◆ Your objective ◆
Please transcribe the data exactly as shown, skipping the images.

Start of Dataset records

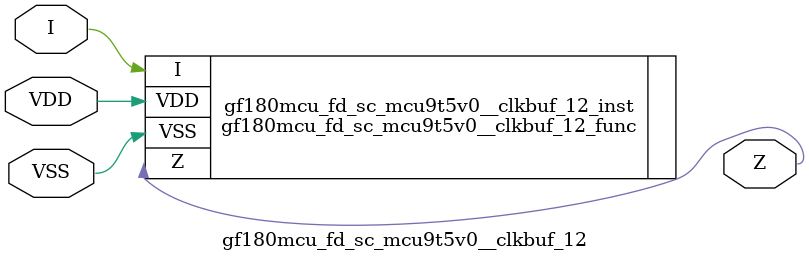
<source format=v>

module gf180mcu_fd_sc_mcu9t5v0__clkbuf_12( I, Z, VDD, VSS );
input I;
inout VDD, VSS;
output Z;

   `ifdef FUNCTIONAL  //  functional //

	gf180mcu_fd_sc_mcu9t5v0__clkbuf_12_func gf180mcu_fd_sc_mcu9t5v0__clkbuf_12_behav_inst(.I(I),.Z(Z),.VDD(VDD),.VSS(VSS));

   `else

	gf180mcu_fd_sc_mcu9t5v0__clkbuf_12_func gf180mcu_fd_sc_mcu9t5v0__clkbuf_12_inst(.I(I),.Z(Z),.VDD(VDD),.VSS(VSS));

	// spec_gates_begin


	// spec_gates_end



   specify

	// specify_block_begin

	// comb arc I --> Z
	 (I => Z) = (1.0,1.0);

	// specify_block_end

   endspecify

   `endif

endmodule

</source>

End of Dataset records

◆ Completed task ◆
<source format=v>

module gf180mcu_fd_sc_mcu9t5v0__clkbuf_12( I, Z, VDD, VSS );
input I;
inout VDD, VSS;
output Z;

   `ifdef FUNCTIONAL  //  functional //

	gf180mcu_fd_sc_mcu9t5v0__clkbuf_12_func gf180mcu_fd_sc_mcu9t5v0__clkbuf_12_behav_inst(.I(I),.Z(Z),.VDD(VDD),.VSS(VSS));

   `else

	gf180mcu_fd_sc_mcu9t5v0__clkbuf_12_func gf180mcu_fd_sc_mcu9t5v0__clkbuf_12_inst(.I(I),.Z(Z),.VDD(VDD),.VSS(VSS));

	// spec_gates_begin


	// spec_gates_end



   specify

	// specify_block_begin

	// comb arc I --> Z
	 (I => Z) = (1.0,1.0);

	// specify_block_end

   endspecify

   `endif

endmodule

</source>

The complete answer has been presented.